После убийства своего второго мужа Атли (этот герой фигурирует и в «Песни о Нибелунгах», и его обычно сопоставляют с Аттилой — в эпосе времена смещены и спрессованы), Гудрун «вошла в море и хотела покончить с собой, но ее отнесло через фьорд в земли конунга Ионскара». Он на ней женился. Их сыновей звали Сёрли, Эрп и Хамдир. Там же воспитывалась Сванхильд, дочь Сигурда (первого мужа Гудрун-Кримхильды, Зигфрида из «Песни о Нибслунгах»). Сванхильд выдали замуж за Ёрмунрека Могучего (Германариха). У него был советник Бикки, который посоветовал Рандверу, сыну конунга, овладеть Сванхильд, а сам донес об этом конунгу. Тот велел повесить сына и приказал, чтобы неверную жену растоптали конями. Гудрун обращается к сыновьям:
Сванхильд — имя
вашей сестры,
что Ёрмунрек бросил
коням под копыта,
вороным и белым,
на дороге войны,
серым объезженным
готским коням!
Слава померкла
конунгов рода!
Одни вы в роду
остались в живых...
Братья не в восторге: все начинания Гудрун приносят несчастья, но долг мести — прежде всего. Сёрли сказал:
Обоих нас тоже
ты, Гудрун, оплачешь,
всадников смелых,
к смерти мы близки.
Из дому вышли,
фыркая в ярости,
двинулись в путь
через влажные горы
на гуннских конях,
к мести готовые...
По дороге происходит ссора, и братья убивают Эрпа. «Очень уж смел ублюдок, — сказали, — на треть у себя отняли силу — сразили юнца ударом смертельным». Далее «нашли они путь — несчастья дорогу» и добрались до дома Ёрмунрека.
Весело пили
воины в доме,
за шумом не слышали
стука копыт,
пока им рогом
не подали знака.
Братья сообщают, что прибыли отомстить.
Ёрмунрек смелый
в ответ усмехнулся,
разгладив усы,
не взялся за меч,
вином возбужденный,
тряхнул волосами,
на щит поглядел,
кубком играя
из золота жаркого...
Тем не менее ссора состоялась.
Шум поднялся,
падали чаши,
ступали герои,
по крови готов.
……………….
Вымолвил Хамдир,
духом отважный:
«Ждал ты нас, Ёрмунрек,
видеть желал нас,
братьев принять
в высоких палатах.
Вот ноги твои
и руки твои, Ёрмунрек,
брошены в жаркий огонь».
Рычаньем ответил
Богами рожденный
конунг в кольчуге,
как ярый медведь:
«Бросайте в них камни,
ни копья, ни лезвия
их не разят,
отпрысков Йонаскара!»
Хамдир сказал:
«Голова бы скатилась,
будь Эрп в живых,
смелый наш брат,
нами убитый,
воинственный муж —
дисы вмешались,
хранимого в битвах
стремясь уничтожить!
……………………
мы стойко бились
на трупах врагов
…………………
Со славой умрем
сегодня иль завтра,
никто не избегнет
норн приговора».
Сёрли погиб
у торцовой стены,
у задней стены
был Хамдир
сражен.
Трудно сказать, сколько в этой песне исторической правды, наверное, не более, чем в любом другом художественном произведении, но, во-первых, искусство всегда и неизбежно отражает дух своей эпохи, а во-вторых, отнюдь не исключено, что некие реальные эпизоды, смещенные и перемещенные, украшенные поэтическим языком, все же лежат в основе. Я привел здесь эти отрывки из «Старшей Эдды» именно с целью продемонстрировать дух начинающейся эпохи Великого переселения, психологию, как видим, не совсем психологически уравновешенных героев этого времени.

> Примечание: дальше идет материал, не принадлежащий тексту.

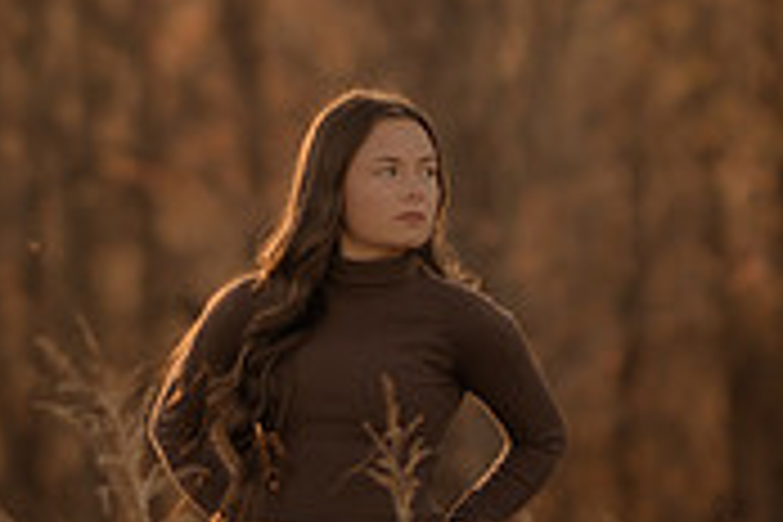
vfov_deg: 3.2
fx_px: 9221
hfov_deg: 4.9
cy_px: 104
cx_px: 324
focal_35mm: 424
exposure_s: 1/1250
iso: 200
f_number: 1.4
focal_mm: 85
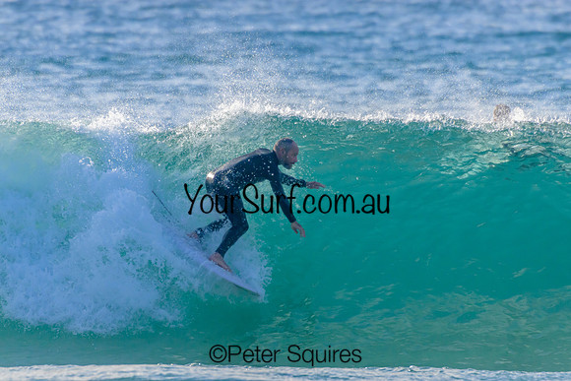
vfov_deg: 1.6
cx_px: 286
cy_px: 190
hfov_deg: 2.4
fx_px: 13484
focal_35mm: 850
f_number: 11
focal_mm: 850
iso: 1600
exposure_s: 1/2000
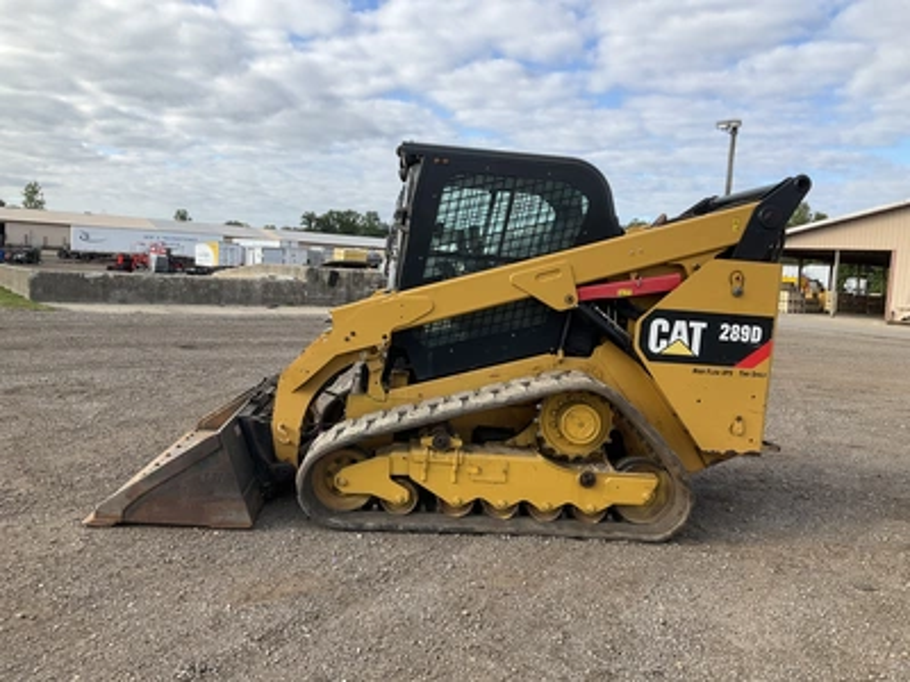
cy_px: 341
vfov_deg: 48.2
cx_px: 455
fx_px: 762
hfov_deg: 61.7
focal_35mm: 29
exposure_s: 1/978
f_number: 1.8
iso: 25
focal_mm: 3
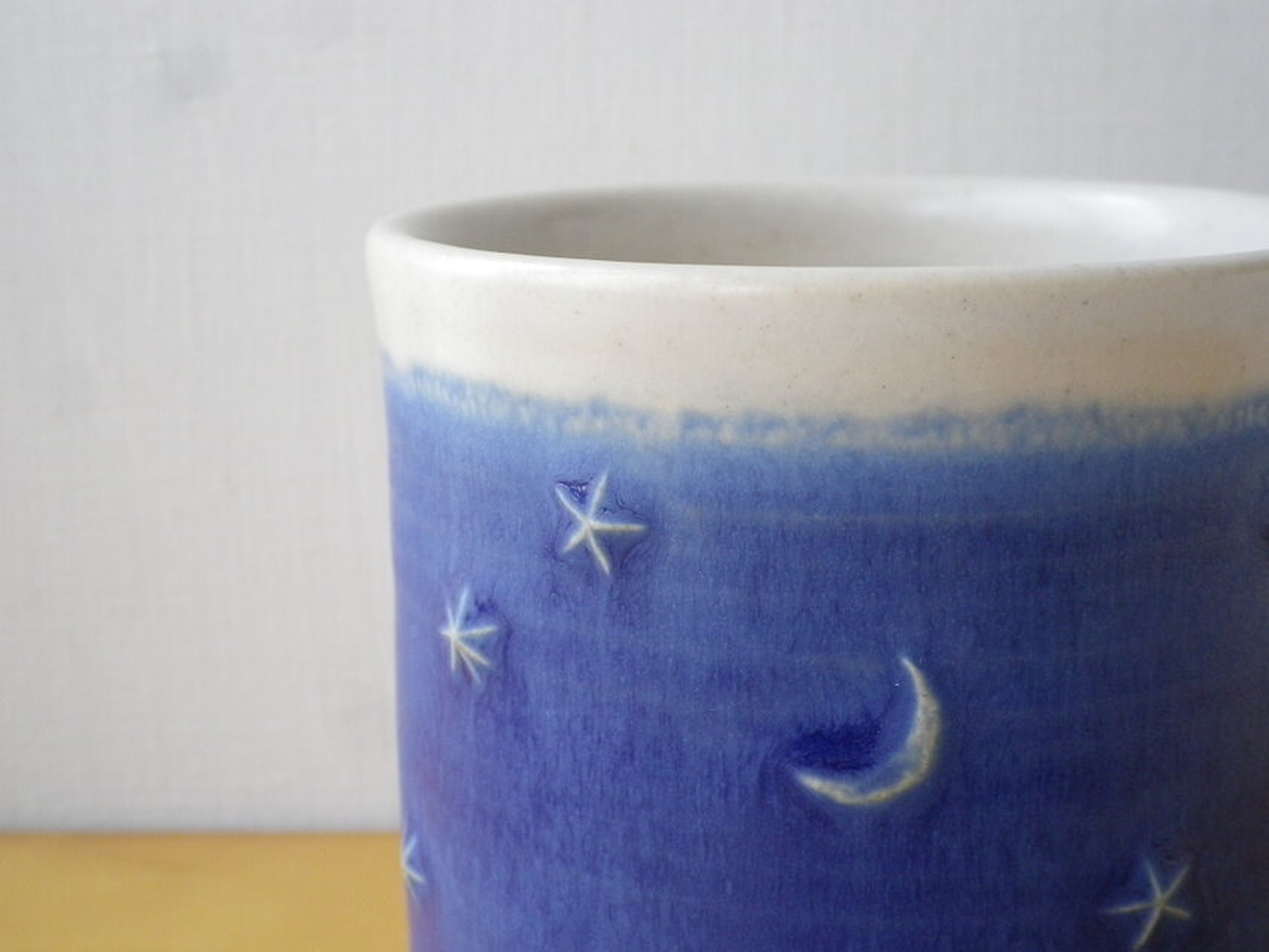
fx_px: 1723
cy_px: 476
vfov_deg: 30.9
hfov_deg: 40.4
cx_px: 634
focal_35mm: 47
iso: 320
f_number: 4.6
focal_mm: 8.46
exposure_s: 1/100
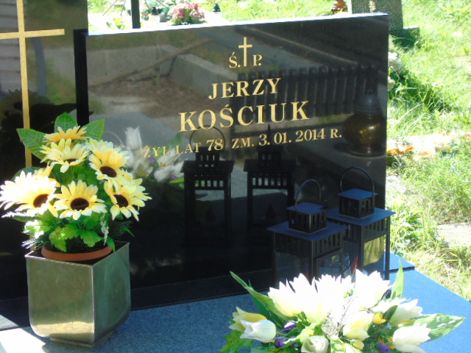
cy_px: 176
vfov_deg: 15.7
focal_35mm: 94
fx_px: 1279
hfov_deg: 20.9
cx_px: 236
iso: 80
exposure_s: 1/80
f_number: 4.3
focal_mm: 17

Великий Ёрмунрек фигурирует и в ряде других германских сказаний, неоднократно упоминается и сюжет о том, что мстители отрубили ему руки и ноги, есть даже изображение этого сюжета на одном из рунических камней в Скандинавии. Готский король вообще выступает в сагах скорее как коварный антигерой. Сведения саг об этом были недавно собраны в статье О. В. Шарова (1997), и я не буду ее пересказывать.
Примечательно другое — удивительны совпадения некоторых деталей, дополняющих друг друга, в повествовании скандинавско-исландской «Старшей Эдды», бургундско-прирейнской «Песни о Нибелунгах» и Иордана. Последний или знал подобное сказание с детства, или списал у Кассиодора и Аблабия, которые, в свою очередь, могли слышать подобные песни либо при дворе Тео-дориха (племянника Ёрмунрека-Германариха с четырьмя «пра») в Италии, либо от подданных вестготских королей.

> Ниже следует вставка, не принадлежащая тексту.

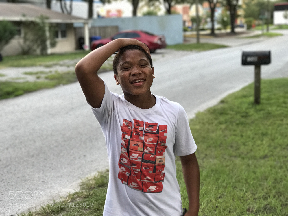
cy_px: 109
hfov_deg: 33.2
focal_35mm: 58
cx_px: 144
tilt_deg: -11.3
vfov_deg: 25.2
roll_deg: +1.6
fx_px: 483
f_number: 2.8
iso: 160
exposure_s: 1/60
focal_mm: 6.6
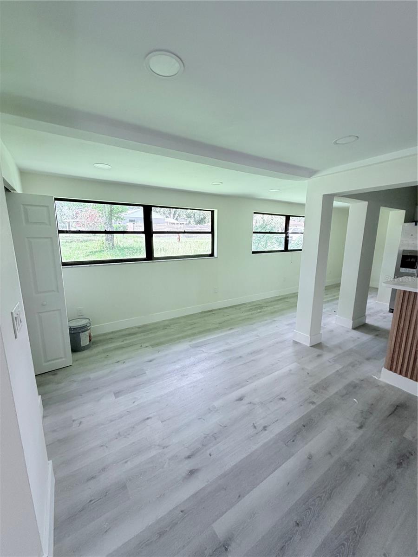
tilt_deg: -9.7
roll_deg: +0.1
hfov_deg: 85.7
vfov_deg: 102.1
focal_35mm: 14
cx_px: 209
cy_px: 278
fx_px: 225
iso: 200
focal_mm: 2.22
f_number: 2.2
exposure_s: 1/121
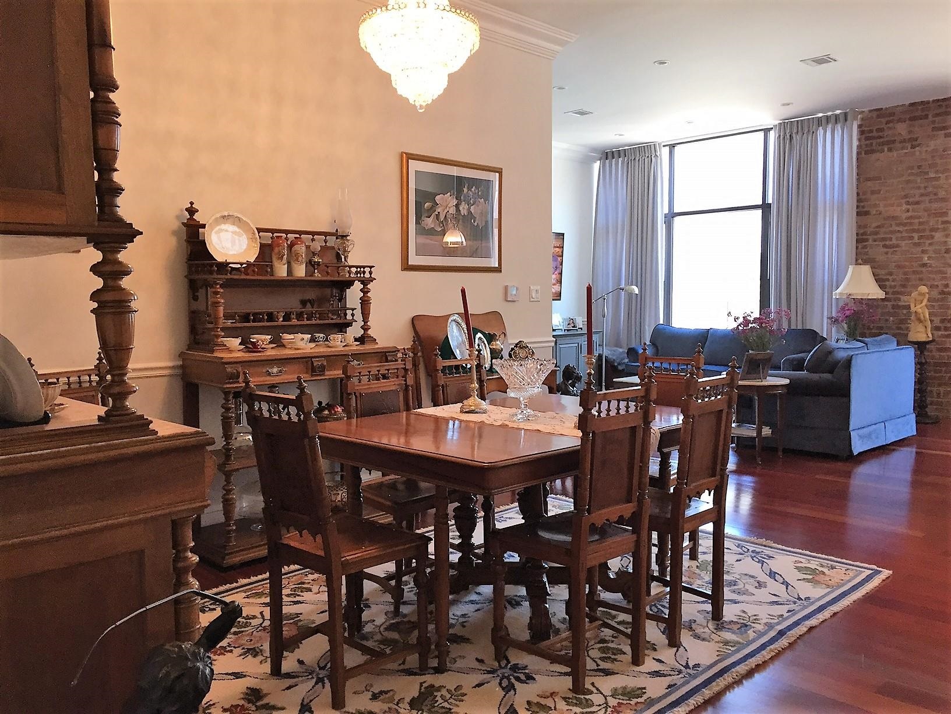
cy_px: 357
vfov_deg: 48.2
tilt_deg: -5.5
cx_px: 476
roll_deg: +1.0
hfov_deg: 61.7
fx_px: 797
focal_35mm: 29
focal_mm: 4.15
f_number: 2.2
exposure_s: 1/30
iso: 50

Можно предположить, что Сунильда-Сванхильд по происхождению бургун-дка, дочь Сигурда-Зигфрида, а о реальности бургундско-готских связей шла речь в III главе. Братья-мстители находят «путь — несчастья дорогу» — из страны фьордов, откуда-то из Скандинавии. Некий Сар встретится нам еще не раз при описании событий начала V в. Он будет действовать как предводитель алан-ской дружины в Италии и Галлии.

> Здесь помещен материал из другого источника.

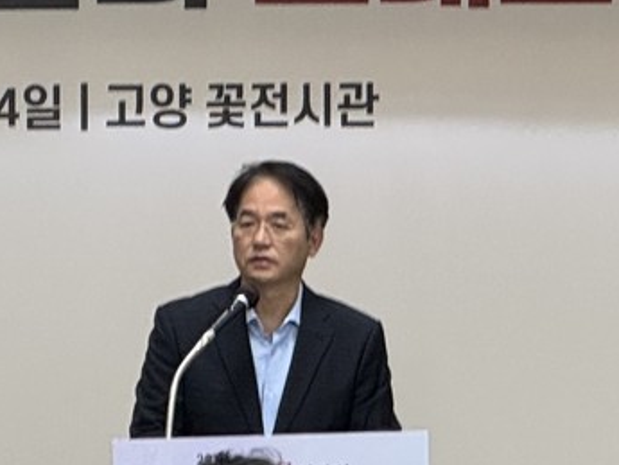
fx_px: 3828
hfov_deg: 9.2
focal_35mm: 214
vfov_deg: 6.9
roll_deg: +1.0
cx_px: 20
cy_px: 255
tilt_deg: +1.1
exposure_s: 1/120
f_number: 2.8
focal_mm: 9
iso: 250
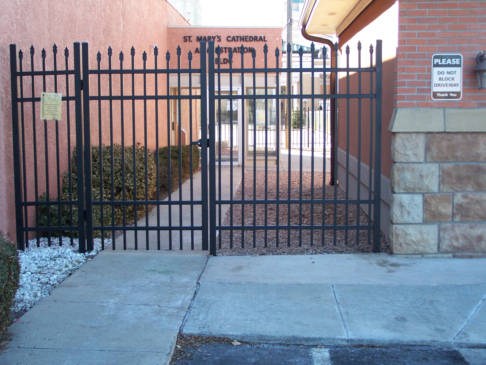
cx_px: 243
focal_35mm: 59
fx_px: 828
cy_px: 182
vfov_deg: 24.8
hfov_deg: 32.7
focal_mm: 9.8
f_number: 3.1
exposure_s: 1/180
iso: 140
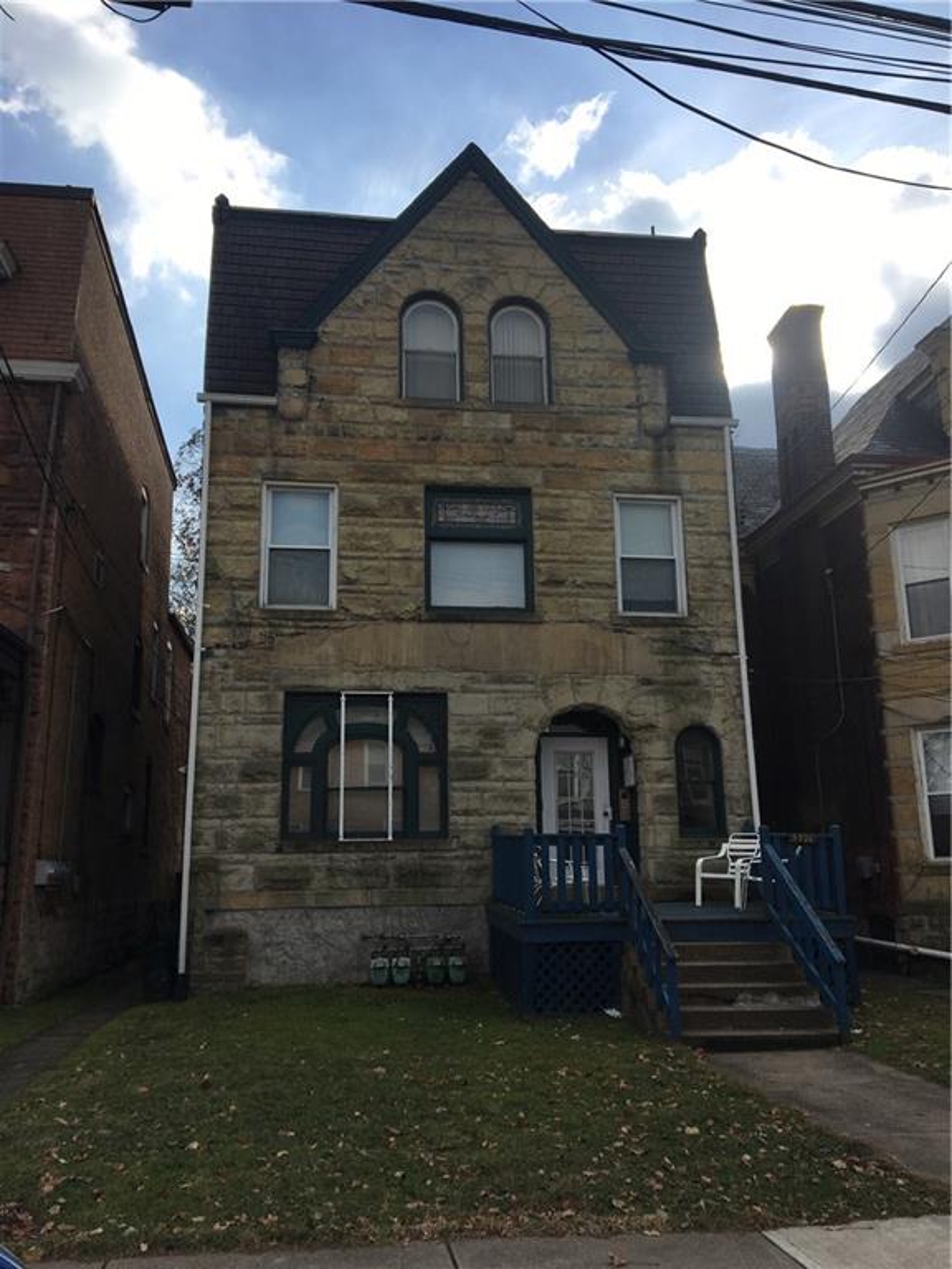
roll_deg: +0.8
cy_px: 634
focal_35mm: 29
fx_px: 1063
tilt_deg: +12.1
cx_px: 476
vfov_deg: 61.7
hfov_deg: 48.2
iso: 25
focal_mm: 4.15
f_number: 2.2
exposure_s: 1/1603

Что же касается загадочного рода «вероломных росомонов», упомянутых только Иорданом, то это предмет постоянных споров. Одни считают их потомками сарматов-роксолан, другие связывают с русами, видя в них «ядро будущей русской народности», третьи предполагают, что это часть герулов, живших в плавнях низовьев Дона, этимологизируя их имя от готского raus — «камыш». Д. А. Мачинский, напротив, считает, что они могли быть выходцами из Rosland, полосы побережья к востоку от Стокгольма и Уппсалы. Во время моего пребывания в Швеции, куда я поехал, чтобы поработать в библиотеках и музеях, он советовал обратить особое внимание на этот регион. Я добросовестно просмотрел картотеку памятников в Национальном историческом музее, но не обнаружил сколько-нибудь выдающихся находок римского времени и эпохи переселения народов, происходящих именно из Rosland, в археологическом отношении эти места оказались слабоисследованными.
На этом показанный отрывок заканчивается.